TASK REQUIREMENTS -> Set down exactly the lines of the listing below that begin at the one containing "266 173 22.03" and end at the last line, both included.

_ _ _ _ _ _ _

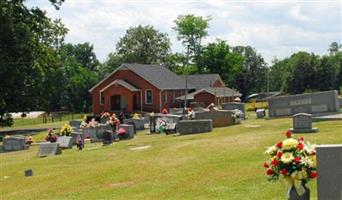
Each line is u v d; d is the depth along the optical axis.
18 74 59.41
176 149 25.48
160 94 78.88
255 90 140.62
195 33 118.31
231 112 39.56
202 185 16.80
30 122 86.81
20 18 60.72
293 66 106.75
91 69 164.00
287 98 39.69
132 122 49.41
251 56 148.75
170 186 17.30
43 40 69.31
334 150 10.94
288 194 11.22
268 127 32.81
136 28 125.62
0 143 47.94
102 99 80.75
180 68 122.50
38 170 24.62
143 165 21.86
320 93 37.66
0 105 60.16
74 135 37.25
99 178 20.20
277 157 11.06
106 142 35.66
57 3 61.97
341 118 32.94
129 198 16.27
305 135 25.30
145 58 124.56
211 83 88.56
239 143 24.36
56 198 17.48
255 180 16.42
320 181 11.03
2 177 23.64
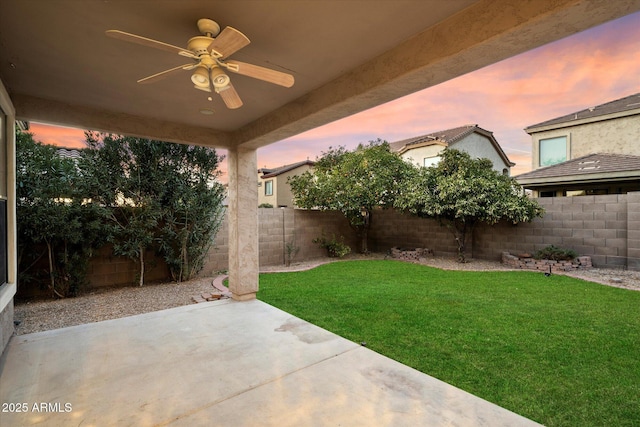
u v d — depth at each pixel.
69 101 3.96
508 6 2.13
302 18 2.40
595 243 7.57
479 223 9.33
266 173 22.03
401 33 2.63
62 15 2.31
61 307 5.24
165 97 3.86
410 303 5.07
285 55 2.96
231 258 5.57
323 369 3.02
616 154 11.19
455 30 2.40
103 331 4.03
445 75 2.76
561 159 12.84
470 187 8.19
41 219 5.25
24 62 2.99
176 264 6.90
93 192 5.95
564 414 2.34
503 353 3.29
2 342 3.41
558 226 8.02
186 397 2.60
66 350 3.49
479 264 8.63
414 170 10.79
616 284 6.07
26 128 5.25
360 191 10.03
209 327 4.15
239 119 4.73
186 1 2.18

_ _ _ _ _ _ _

RESPONSE TO THIS TASK ->
266 173 22.03
401 33 2.63
62 15 2.31
61 307 5.24
165 97 3.86
410 303 5.07
285 55 2.96
231 258 5.57
323 369 3.02
616 154 11.19
455 30 2.40
103 331 4.03
445 75 2.76
561 159 12.84
470 187 8.19
41 219 5.25
24 62 2.99
176 264 6.90
93 192 5.95
564 414 2.34
503 353 3.29
2 342 3.41
558 226 8.02
186 397 2.60
66 350 3.49
479 264 8.63
414 170 10.79
616 284 6.07
26 128 5.25
360 191 10.03
209 327 4.15
239 119 4.73
186 1 2.18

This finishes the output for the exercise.